►
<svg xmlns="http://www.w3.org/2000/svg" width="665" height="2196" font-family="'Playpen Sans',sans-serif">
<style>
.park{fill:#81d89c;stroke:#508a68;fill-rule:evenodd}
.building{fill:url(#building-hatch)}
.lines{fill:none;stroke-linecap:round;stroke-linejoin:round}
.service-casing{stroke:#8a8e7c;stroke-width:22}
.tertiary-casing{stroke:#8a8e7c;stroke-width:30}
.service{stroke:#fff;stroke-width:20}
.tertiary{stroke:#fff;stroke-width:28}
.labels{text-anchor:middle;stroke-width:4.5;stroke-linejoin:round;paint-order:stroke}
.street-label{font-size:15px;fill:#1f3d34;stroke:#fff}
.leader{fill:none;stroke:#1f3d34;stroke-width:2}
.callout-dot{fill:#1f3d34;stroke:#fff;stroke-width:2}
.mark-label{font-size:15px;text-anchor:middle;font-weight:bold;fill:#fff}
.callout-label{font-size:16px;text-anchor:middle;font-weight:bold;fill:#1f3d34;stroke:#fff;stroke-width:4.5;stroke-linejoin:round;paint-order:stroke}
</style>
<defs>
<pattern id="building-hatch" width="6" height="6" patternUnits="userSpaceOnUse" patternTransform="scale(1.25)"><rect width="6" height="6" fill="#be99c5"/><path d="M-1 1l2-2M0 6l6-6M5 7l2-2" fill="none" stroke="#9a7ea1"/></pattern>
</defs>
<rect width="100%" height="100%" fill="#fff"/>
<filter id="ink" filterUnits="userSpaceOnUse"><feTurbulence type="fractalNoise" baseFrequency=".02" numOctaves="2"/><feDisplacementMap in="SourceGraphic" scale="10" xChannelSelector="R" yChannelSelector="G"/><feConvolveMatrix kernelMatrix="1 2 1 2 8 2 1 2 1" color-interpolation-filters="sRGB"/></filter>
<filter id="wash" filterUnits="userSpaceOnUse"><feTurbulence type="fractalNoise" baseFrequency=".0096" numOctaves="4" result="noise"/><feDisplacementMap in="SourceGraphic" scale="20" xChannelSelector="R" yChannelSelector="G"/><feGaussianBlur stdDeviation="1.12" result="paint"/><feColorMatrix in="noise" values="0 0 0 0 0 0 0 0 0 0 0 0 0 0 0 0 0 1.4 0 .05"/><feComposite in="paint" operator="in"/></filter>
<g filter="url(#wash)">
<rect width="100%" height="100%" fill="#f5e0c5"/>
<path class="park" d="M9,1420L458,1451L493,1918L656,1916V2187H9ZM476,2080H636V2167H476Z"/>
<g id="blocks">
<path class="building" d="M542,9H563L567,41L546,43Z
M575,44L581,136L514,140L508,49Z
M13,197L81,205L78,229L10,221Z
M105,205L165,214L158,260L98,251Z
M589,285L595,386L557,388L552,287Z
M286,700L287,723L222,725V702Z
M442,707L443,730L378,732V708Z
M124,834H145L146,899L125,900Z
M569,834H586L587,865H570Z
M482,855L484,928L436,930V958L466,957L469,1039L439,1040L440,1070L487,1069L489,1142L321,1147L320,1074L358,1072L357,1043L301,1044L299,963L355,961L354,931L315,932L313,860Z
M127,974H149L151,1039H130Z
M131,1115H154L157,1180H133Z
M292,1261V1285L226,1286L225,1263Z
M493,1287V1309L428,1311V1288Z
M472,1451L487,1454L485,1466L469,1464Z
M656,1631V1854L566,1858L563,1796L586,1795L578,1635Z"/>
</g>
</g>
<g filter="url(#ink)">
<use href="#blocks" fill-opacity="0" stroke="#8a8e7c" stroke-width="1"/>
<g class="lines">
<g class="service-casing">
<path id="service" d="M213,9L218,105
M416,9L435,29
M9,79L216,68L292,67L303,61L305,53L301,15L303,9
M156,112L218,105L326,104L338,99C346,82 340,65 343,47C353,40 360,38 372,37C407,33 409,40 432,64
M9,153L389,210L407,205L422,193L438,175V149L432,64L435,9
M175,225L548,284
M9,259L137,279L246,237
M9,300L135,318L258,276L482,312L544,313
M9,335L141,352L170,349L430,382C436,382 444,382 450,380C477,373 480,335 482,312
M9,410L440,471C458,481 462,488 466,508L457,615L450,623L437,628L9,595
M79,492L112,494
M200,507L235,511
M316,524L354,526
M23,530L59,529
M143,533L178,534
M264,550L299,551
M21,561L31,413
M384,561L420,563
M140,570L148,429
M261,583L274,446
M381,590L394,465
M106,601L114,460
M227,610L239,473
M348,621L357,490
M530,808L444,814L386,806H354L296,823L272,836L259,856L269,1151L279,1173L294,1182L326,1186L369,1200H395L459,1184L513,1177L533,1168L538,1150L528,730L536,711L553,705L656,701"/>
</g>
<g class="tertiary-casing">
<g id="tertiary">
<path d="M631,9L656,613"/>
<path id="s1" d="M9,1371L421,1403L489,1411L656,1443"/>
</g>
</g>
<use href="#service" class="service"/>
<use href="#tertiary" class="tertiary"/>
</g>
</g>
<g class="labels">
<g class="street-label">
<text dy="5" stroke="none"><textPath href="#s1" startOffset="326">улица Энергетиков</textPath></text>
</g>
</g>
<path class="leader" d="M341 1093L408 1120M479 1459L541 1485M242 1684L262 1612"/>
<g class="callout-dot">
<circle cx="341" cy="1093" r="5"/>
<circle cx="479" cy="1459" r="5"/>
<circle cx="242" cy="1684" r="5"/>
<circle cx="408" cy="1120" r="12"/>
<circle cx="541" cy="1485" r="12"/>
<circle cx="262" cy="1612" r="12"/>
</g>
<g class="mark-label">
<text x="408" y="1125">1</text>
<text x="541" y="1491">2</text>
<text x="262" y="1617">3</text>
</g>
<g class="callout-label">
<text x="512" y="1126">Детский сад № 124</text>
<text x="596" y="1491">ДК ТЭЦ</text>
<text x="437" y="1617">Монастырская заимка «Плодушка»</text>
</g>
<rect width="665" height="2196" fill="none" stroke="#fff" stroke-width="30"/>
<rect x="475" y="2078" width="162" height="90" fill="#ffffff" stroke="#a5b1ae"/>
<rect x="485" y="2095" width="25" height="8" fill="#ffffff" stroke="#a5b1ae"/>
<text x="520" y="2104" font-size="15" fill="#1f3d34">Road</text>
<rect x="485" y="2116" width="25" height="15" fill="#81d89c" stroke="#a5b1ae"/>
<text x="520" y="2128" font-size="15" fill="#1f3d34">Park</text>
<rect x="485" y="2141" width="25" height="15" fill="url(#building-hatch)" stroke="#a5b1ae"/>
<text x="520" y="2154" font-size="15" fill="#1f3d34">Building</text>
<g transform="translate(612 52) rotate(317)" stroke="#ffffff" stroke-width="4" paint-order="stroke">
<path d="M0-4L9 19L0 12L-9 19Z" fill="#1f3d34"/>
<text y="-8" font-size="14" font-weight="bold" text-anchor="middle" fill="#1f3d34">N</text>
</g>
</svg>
◄
►
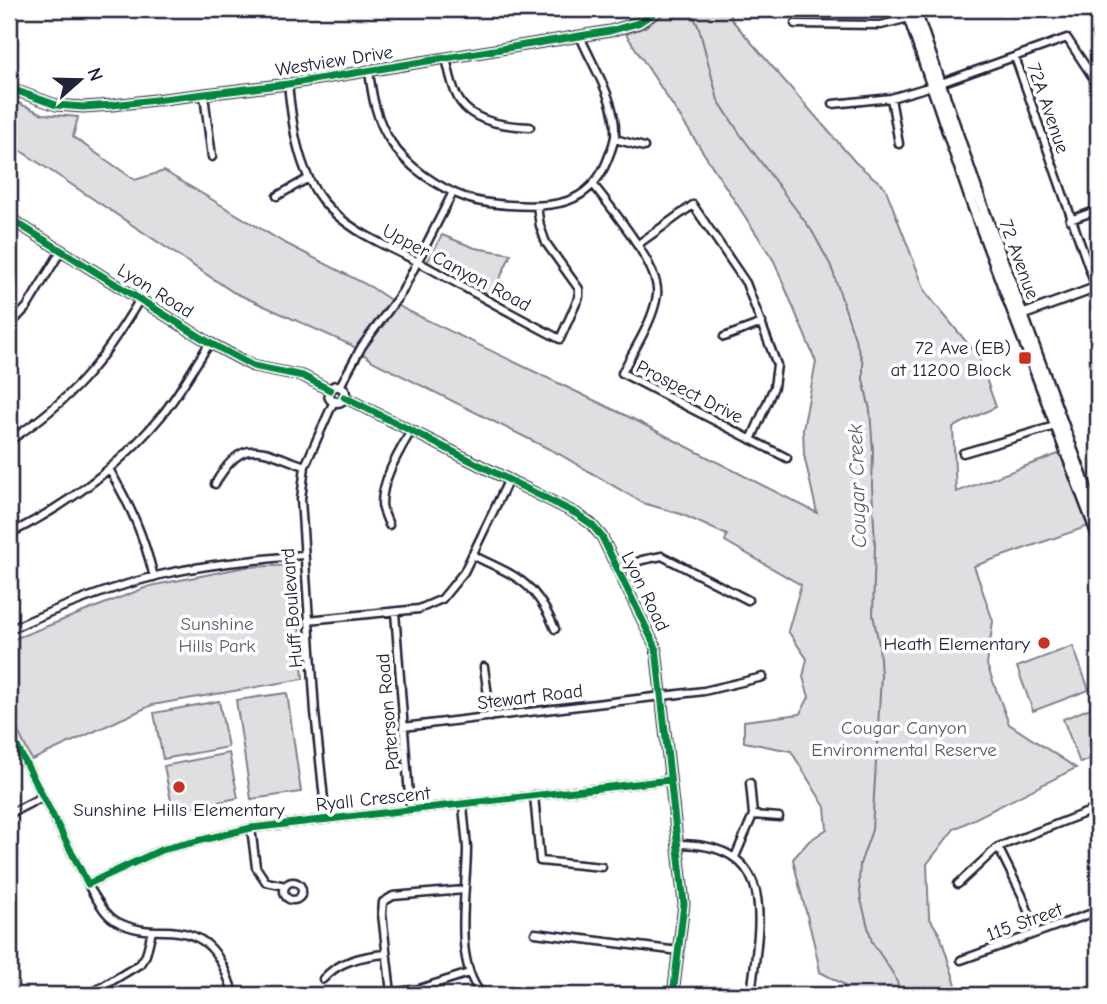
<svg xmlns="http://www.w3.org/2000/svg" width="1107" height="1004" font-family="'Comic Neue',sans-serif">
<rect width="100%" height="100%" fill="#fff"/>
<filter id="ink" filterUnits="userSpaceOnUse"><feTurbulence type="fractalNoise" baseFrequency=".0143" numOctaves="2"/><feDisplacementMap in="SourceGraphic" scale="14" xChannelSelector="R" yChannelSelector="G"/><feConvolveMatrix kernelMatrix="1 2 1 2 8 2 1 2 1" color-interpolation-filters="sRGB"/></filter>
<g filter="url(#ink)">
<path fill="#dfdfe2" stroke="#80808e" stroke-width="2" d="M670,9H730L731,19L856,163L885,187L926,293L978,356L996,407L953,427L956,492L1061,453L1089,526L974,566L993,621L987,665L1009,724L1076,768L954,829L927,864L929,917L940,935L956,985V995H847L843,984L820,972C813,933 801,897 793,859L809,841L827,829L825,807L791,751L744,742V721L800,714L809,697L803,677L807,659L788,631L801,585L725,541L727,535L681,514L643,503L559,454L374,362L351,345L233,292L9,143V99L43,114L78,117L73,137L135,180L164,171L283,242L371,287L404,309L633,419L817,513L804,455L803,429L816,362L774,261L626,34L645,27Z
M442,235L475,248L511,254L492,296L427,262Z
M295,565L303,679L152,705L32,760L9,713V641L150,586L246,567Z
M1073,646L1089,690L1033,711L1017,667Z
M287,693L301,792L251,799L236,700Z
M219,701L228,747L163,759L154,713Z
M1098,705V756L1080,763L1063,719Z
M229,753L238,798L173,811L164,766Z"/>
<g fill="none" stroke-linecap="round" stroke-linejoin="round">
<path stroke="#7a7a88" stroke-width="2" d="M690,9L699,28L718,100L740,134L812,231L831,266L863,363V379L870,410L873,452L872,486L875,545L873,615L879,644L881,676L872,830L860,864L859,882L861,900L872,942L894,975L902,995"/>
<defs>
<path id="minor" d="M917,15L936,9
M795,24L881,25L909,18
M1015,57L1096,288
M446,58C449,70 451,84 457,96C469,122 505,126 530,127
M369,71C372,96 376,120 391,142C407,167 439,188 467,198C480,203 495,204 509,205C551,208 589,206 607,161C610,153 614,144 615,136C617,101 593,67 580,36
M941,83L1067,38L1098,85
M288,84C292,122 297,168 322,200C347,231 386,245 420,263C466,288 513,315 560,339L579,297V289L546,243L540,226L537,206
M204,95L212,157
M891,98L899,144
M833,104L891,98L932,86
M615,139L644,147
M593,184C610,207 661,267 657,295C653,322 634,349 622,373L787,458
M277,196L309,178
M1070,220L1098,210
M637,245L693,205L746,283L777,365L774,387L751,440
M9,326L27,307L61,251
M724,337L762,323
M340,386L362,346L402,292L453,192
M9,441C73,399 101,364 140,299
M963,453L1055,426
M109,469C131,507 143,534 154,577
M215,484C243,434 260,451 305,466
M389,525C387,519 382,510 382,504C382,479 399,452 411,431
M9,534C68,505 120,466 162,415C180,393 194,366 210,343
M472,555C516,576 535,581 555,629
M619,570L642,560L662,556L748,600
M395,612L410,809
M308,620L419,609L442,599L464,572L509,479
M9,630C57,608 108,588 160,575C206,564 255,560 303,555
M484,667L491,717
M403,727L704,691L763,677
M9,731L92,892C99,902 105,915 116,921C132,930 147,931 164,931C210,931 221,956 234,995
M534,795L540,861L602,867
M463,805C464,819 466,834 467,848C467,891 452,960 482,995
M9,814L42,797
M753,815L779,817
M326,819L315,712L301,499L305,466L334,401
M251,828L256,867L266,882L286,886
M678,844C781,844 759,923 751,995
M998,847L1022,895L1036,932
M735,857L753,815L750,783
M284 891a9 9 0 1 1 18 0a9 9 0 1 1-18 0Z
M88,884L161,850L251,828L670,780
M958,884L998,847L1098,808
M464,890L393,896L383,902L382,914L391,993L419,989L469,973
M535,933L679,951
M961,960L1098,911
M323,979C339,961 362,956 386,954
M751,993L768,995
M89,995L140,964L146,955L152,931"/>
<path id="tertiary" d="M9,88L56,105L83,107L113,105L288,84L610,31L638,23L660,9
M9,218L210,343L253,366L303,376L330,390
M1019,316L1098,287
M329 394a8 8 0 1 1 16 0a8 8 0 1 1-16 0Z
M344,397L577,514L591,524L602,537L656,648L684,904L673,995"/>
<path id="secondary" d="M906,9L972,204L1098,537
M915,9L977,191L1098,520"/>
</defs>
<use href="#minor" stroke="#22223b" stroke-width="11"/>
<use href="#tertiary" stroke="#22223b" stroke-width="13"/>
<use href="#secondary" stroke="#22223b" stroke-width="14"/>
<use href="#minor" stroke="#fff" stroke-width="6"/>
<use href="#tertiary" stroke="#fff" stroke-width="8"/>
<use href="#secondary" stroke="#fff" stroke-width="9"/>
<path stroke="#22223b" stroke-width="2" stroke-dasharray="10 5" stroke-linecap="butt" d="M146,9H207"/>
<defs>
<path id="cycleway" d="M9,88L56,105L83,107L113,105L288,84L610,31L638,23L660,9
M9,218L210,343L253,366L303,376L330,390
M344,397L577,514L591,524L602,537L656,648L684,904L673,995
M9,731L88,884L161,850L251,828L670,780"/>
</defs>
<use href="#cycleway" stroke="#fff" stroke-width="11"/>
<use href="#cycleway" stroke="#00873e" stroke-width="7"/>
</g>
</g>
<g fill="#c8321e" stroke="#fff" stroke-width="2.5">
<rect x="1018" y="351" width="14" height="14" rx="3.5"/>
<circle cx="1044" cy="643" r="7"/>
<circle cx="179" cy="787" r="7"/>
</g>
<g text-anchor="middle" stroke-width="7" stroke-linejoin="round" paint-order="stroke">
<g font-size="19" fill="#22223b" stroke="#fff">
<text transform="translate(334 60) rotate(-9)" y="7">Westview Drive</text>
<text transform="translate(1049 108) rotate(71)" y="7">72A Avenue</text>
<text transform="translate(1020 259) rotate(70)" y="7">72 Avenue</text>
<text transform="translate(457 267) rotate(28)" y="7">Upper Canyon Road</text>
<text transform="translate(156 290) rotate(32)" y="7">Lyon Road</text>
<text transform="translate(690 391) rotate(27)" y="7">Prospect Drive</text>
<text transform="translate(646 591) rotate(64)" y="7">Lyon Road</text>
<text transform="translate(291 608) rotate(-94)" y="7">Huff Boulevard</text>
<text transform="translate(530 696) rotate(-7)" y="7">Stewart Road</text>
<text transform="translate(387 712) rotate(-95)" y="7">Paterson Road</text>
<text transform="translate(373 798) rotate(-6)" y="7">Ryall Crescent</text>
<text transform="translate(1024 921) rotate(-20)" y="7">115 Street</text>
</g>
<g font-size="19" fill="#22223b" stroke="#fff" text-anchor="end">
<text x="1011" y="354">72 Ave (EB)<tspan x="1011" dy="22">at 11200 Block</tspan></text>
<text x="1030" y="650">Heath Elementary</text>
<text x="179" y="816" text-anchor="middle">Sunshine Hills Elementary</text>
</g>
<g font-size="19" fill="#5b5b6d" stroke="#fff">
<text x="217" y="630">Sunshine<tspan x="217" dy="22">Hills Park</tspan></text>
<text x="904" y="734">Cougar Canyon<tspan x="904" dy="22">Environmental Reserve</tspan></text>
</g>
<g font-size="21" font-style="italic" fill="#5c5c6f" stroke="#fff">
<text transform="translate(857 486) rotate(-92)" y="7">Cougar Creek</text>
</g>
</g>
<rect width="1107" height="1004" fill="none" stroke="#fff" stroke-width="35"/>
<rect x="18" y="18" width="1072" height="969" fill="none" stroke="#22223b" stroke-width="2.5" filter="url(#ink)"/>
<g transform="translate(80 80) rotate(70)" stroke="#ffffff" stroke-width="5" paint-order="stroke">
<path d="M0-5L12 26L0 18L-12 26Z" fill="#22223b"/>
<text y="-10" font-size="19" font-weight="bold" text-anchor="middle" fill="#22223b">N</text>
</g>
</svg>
◄
### REQUIRED ACTION
In the entries above, find each line with the word "lines" and copy it.

### OUTPUT
.lines{fill:none;stroke-linecap:round;stroke-linejoin:round}
<g class="lines">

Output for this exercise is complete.